Learn from past operation result information to appropriately estimate future operation times
FLEXSCHE AutoCalibrator
FLEXSCHE AutoCalibrator
"Creating a highly accurate plan that aligns with reality" is one of the major challenges in production scheduling. For this, it is a necessary condition to be able to appropriately estimate operation times during planning.
However, in a manufacturing environment that changes daily due to a wide variety of products and shortened product life cycles, it is difficult to fully grasp these factors.
FLEXSCHE AutoCalibrator contributes to the creation of highly accurate and reasonable plans by learning from the operation results of manufacturing and estimating appropriate operation times during planning.
Construct a machine learning model from operation results to estimate operation times
The operation time required during manufacturing generally varies due to various factors.
For example, the changeover time required when switching the product being manufactured can vary due to factors such as material, color, width, thickness, the jigs used, and the machines used.
To accurately estimate these, it is essential to conduct interviews with the field.

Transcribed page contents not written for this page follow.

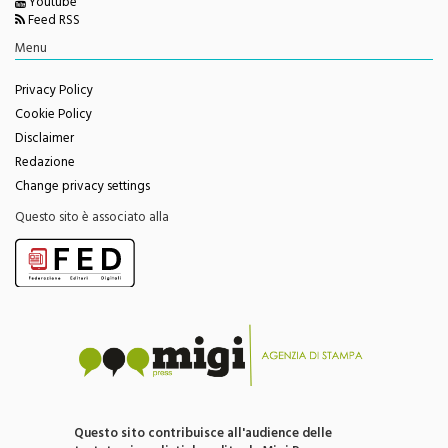
Youtube
Feed RSS
Menu
Privacy Policy
Cookie Policy
Disclaimer
Redazione
Change privacy settings
Questo sito è associato alla
Questo sito contribuisce all'audience delle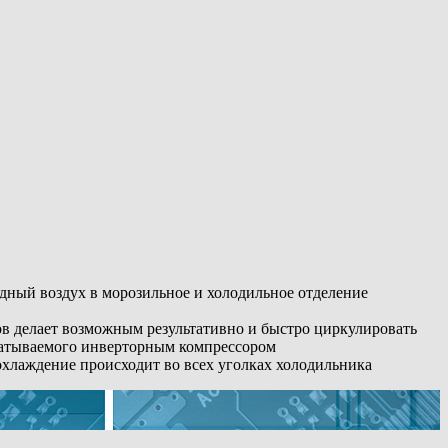
дный воздух в морозильное и холодильное отделение
ов делает возможным результативно и быстро циркулировать
батываемого инверторным компрессором
охлаждение происходит во всех уголках холодильника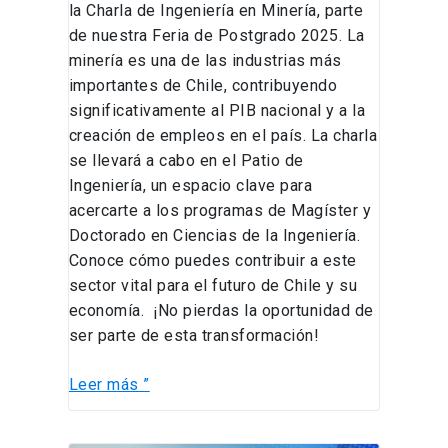
la Charla de Ingeniería en Minería, parte
de nuestra Feria de Postgrado 2025. La
minería es una de las industrias más
importantes de Chile, contribuyendo
significativamente al PIB nacional y a la
creación de empleos en el país. La charla
se llevará a cabo en el Patio de
Ingeniería, un espacio clave para
acercarte a los programas de Magíster y
Doctorado en Ciencias de la Ingeniería.
Conoce cómo puedes contribuir a este
sector vital para el futuro de Chile y su
economía. ¡No pierdas la oportunidad de
ser parte de esta transformación!
Leer más ”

Continuously doing this to match the ever-changing manufacturing environment clearly requires a lot of effort.
FLEXSCHE AutoCalibrator can estimate operation times without master maintenance by learning operation result information from the field and constructing a machine learning model.
By providing the various conditions and the operation time taken when the operation was actually performed to the machine learning model, it learns how the operation time changes depending on the conditions.

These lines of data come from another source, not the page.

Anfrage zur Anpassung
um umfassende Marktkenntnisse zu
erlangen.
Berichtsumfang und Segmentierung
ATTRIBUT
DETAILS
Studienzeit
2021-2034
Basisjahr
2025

Once the learning is complete and the machine learning model is constructed, you can provide the various conditions for the upcoming operations during planning to appropriately estimate the operation times.
Tune capacity values based on estimation
If the operation time can be calculated with a simple model, such as time being proportional to the quantity produced or varying by person but not by quantity, you can use the data tuner function.

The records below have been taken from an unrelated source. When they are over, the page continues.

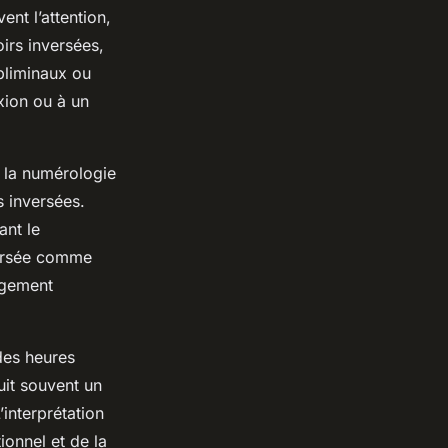
ent l’attention,
irs inversées,
bliminaux ou
exion ou à un
r la numérologie
s inversées.
ant le
versée comme
ngement
des heures
uit souvent un
’interprétation
ionnel et de la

The data tuner function accumulates sample data of operation times based on operation results daily and presents estimated values calculated from statistical processing results.
After the data tuner operation starts, a sufficient number of sample data will accumulate over time, allowing for analysis. The relationship between the current capacity values, the newly estimated capacity values, and the distribution of sample values is visualized, and the "recommendation level" of the new capacity values is also presented, allowing users to quickly and intuitively update capacity values.
Data Tuner Console (left) and Data Tuner Panel (right)
(If capacity is parameterized by skills or numerical specifications, it is analyzed in multiple dimensions)
It is common to assign a common capacity value to multiple machines considered to have the same performance, but significant capacity differences are often found when actually used. When the data tuner detects this difference, it visualizes and presents a splitting proposal, allowing you to easily split the capacity definition with simple operations.

Before (left) and after (right) splitting capacity value settings
Confirm the coexistence of resources with different capacities, and split with just a double-click operation
By utilizing these mechanisms, you can initially assign rough capacity values and gradually subdivide and detail them, making it easier to build a production scheduling system.
In conjunction with FLEXSCHE CarryOut
Statistically reasonable plans form the foundation for appropriate plan execution, but they are not sufficient on their own.
This is because the aforementioned "fluctuations" hinder manufacturing according to the plan. It is important to accept and adapt to these "fluctuations" while executing the plan, and the mechanism for this is FLEXSCHE CarryOut. By appropriately operating FLEXSCHE CarryOut, you can naturally obtain accurate result information, creating a complementary relationship that is beneficial in two ways.